Exercício A -> De acordo com o texto fornecido, em que período vários Estados europeus descobriram que não podiam contar com a Alemanha e com outros países aliados?
Exercício B -> Reescreva em forma de lista o parágrafo do texto fornecido que começa por "A concordância com esta afirmação", mantendo os seus factos principais.

Texto fornecido ->
┄┄┄┄┄┄┄┄┄┄

Sem nunca referir o nome do Presidente norte-americano, Angela Merkel tirou as devidas conclusões das duas cimeiras com Trump: “O tempo em que podíamos contar completamente uns com os outros acabou em certa medida. Percebi isso nos últimos dias. E é por isso que só me resta dizer que nós, europeus, temos de tomar as rédeas do nosso destino, mantendo, claro, a amizade com os Estados Unidos e com o Reino Unido, e, como bons vizinhos, onde for possível, com outros países e até mesmo com a Rússia. Mas temos de saber que temos de ser nós próprios a lutar pelo nosso destino enquanto europeus, e é isso que quero fazer em conjunto com vocês.”

A concordância com esta afirmação parece ter sido quase geral, na Europa. Pelo menos nas motivações que levam a esta afirmação não posso discordar de Merkel. Mas quero, neste texto, falar da declaração propriamente dita. Ninguém pensa, ao ouvir Angela Merkel, que ela quer isolar a Europa do mundo, que nega a globalização, que é protecionista, que é eurocêntrica. O que ela diz parece óbvio: tendo descoberto que há um importante aliado com que afinal não se pode contar, avisa que somos “nós”, os “europeus”, a exercer a nossa soberania.

Entre 2009 e 2011 vários Estados europeus descobriram, pela sua experiência ou ao observar a experiência de terceiros, o mesmo em relação à Alemanha e a outros países aliados da União Europeu. A Grécia ainda o está a sentir agora, com a aplicação quase sádica de sucessivas medidas de humilhação e destruição social e económica do país. Nesses e noutros países muitas pessoas concluíram, naquele momento, que não podiam contar com os seus aliados. Que esse tempo tinha acabado. E passaram a defender que, mal fosse possível, teriam de tomar as rédeas do seu destino para deixarem de estar dependentes da vontade de quem não sente o dever da solidariedade. Pode-se contestar a justeza desta constatação, mas ela não tem uma natureza diferente da que Merkel anunciou em relação a Donald Trump e aos EUA.

┄┄┄┄┄┄┄┄┄┄

Itens armazenados ->

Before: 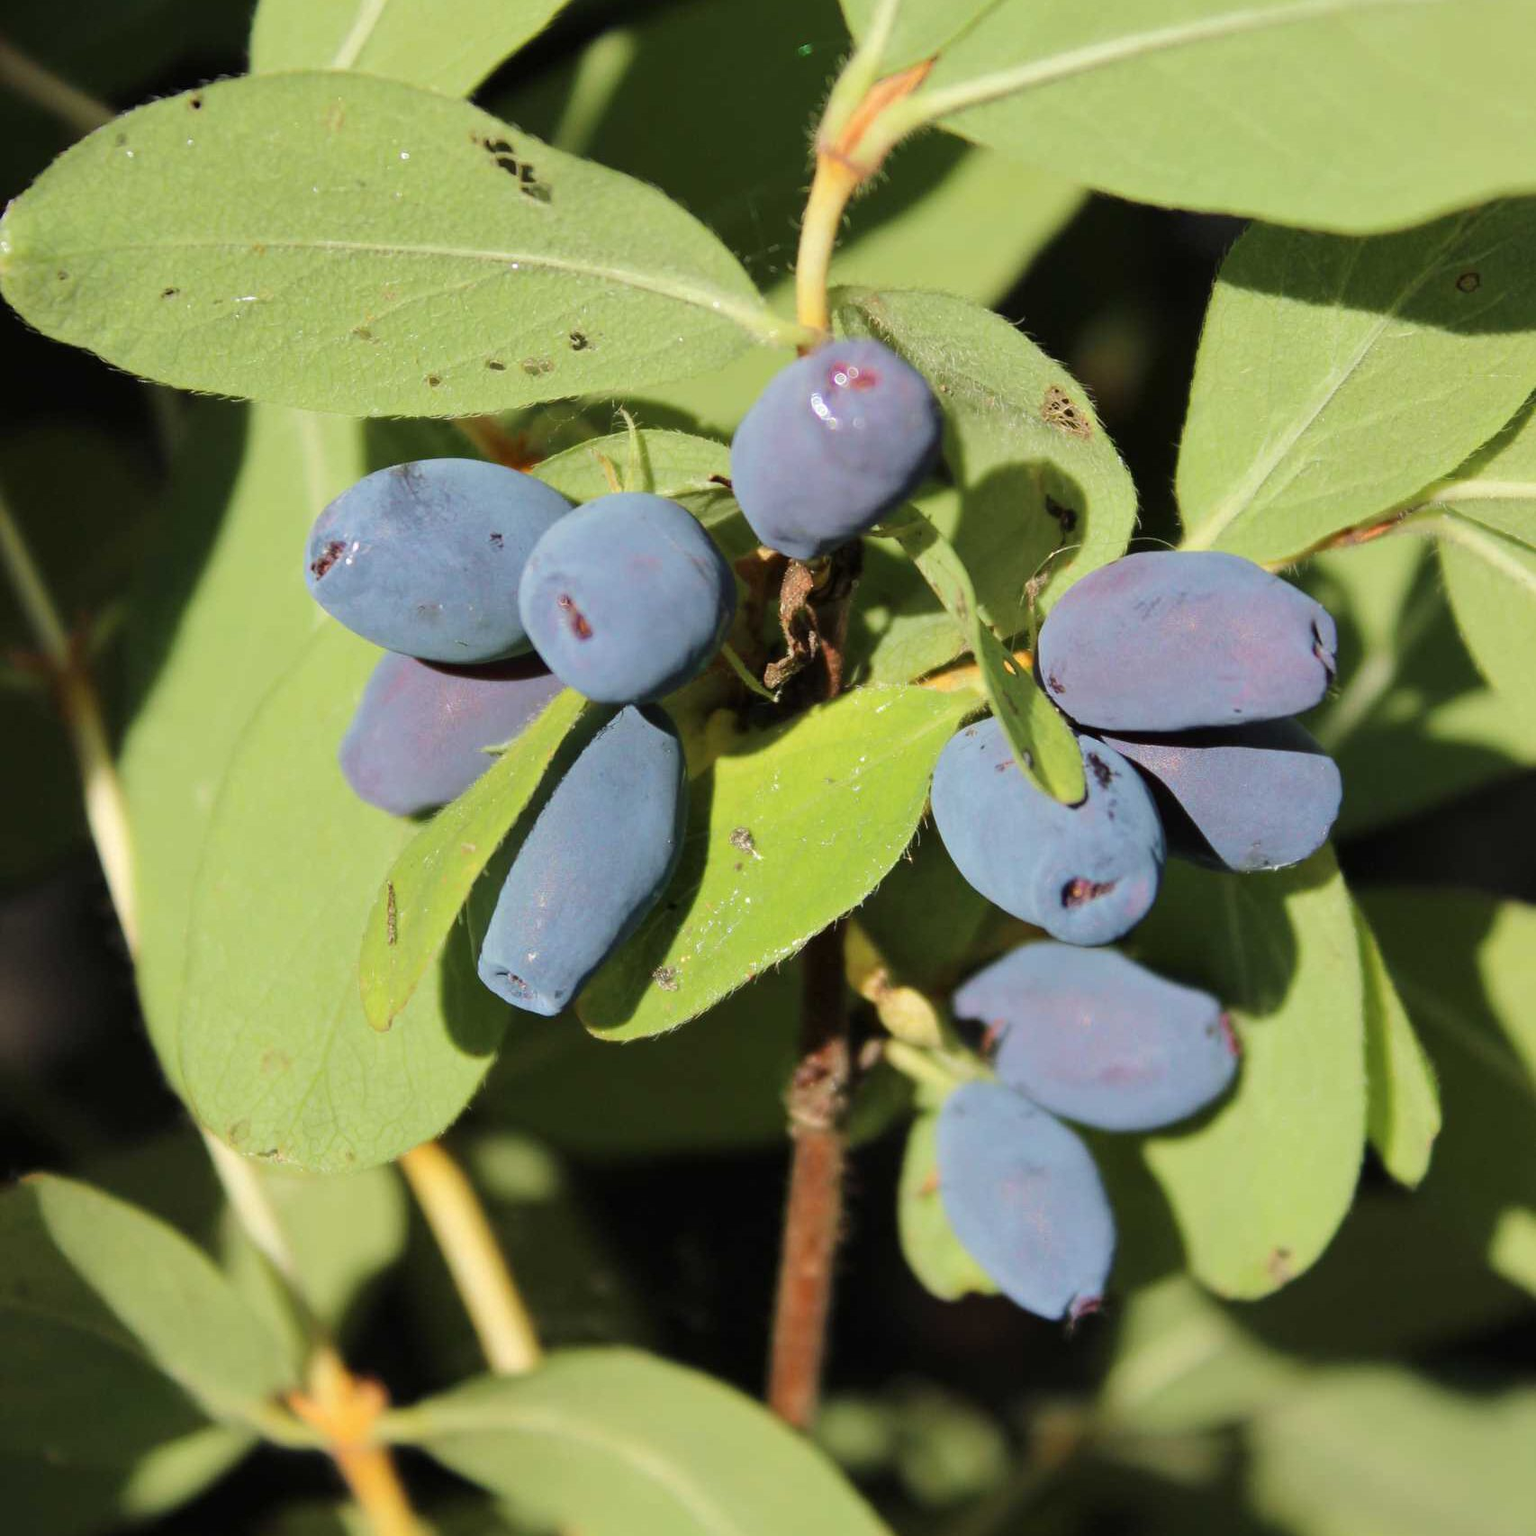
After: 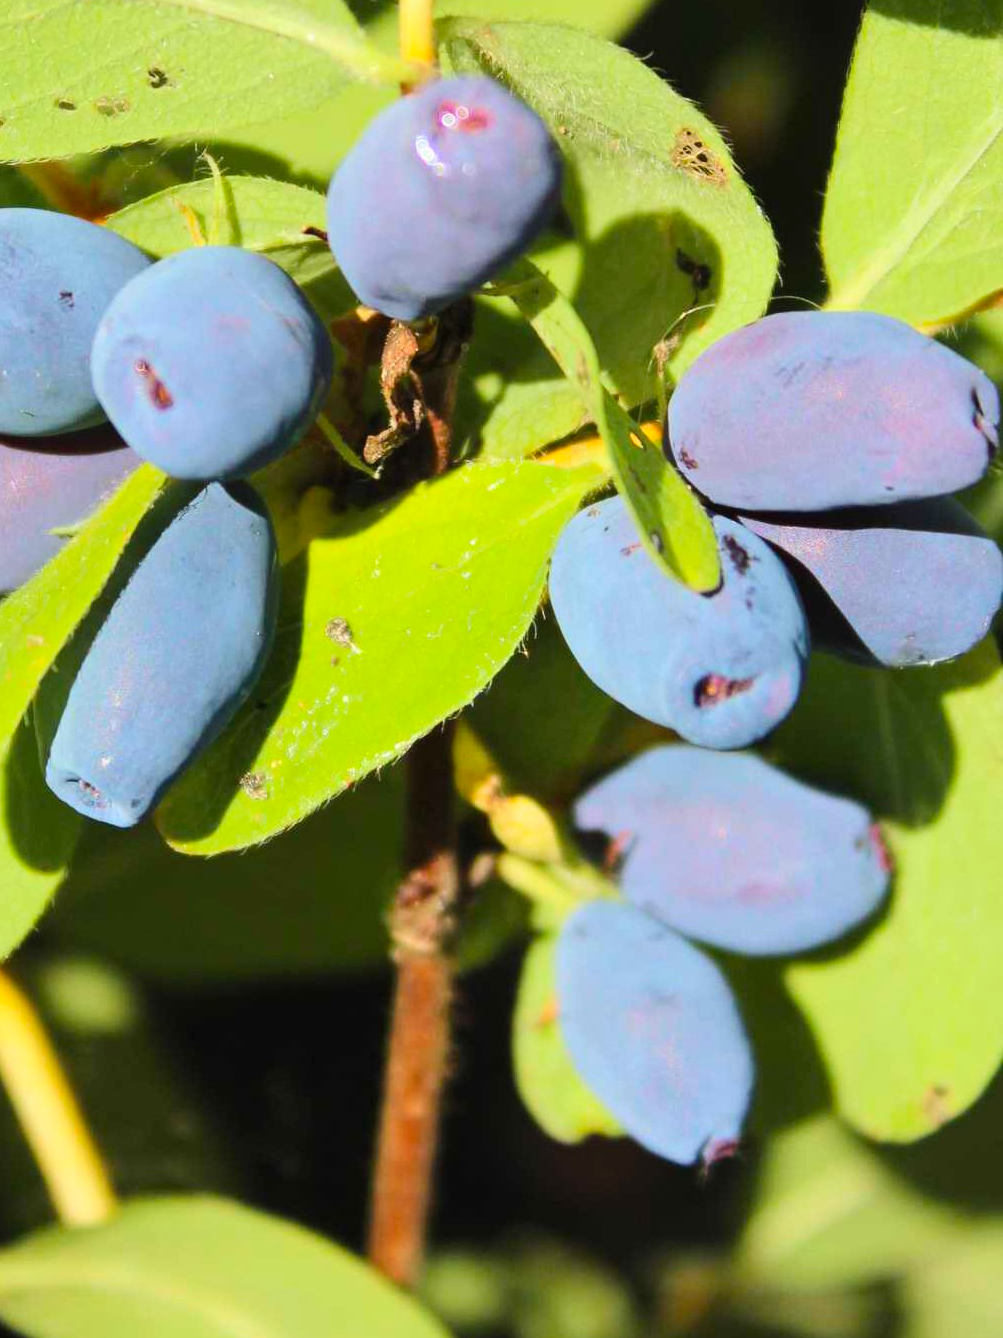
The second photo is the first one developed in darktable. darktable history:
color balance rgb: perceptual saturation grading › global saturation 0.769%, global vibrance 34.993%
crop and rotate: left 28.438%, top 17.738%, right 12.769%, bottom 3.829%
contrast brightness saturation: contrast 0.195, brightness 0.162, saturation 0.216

┄┄┄┄┄┄┄┄┄┄

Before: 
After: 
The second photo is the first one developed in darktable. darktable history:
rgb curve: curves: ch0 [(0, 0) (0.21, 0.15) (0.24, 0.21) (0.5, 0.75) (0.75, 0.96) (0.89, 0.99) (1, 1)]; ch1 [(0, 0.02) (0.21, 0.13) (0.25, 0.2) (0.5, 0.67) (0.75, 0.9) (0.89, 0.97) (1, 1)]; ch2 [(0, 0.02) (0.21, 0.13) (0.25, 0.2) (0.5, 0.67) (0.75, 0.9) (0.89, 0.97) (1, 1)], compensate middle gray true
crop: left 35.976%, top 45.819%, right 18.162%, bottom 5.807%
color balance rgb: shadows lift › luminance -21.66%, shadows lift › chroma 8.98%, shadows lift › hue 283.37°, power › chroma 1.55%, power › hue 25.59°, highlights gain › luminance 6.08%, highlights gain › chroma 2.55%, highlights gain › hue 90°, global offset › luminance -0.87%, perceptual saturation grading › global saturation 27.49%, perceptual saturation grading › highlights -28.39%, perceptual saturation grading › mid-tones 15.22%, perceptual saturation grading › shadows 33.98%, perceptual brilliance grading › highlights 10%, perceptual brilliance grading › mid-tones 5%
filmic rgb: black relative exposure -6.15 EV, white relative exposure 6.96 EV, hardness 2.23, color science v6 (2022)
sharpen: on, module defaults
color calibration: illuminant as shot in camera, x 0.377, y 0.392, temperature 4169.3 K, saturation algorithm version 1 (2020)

┄┄┄┄┄┄┄┄┄┄

Resposta completa A -> Entre 2009 e 2011.

Resposta completa B ->
- A concordância com a afirmação de Merkel parece ter sido quase geral na Europa.
- O autor não discorda de Merkel quanto às motivações da afirmação, mas pretende tratar da declaração propriamente dita.
- Ninguém entende que Merkel queira isolar a Europa do mundo, nem que negue a globalização, seja protecionista ou eurocêntrica.
- A mensagem parece óbvia: ao descobrir que não se pode contar com um importante aliado, Merkel avisa que cabe aos europeus exercer a sua soberania.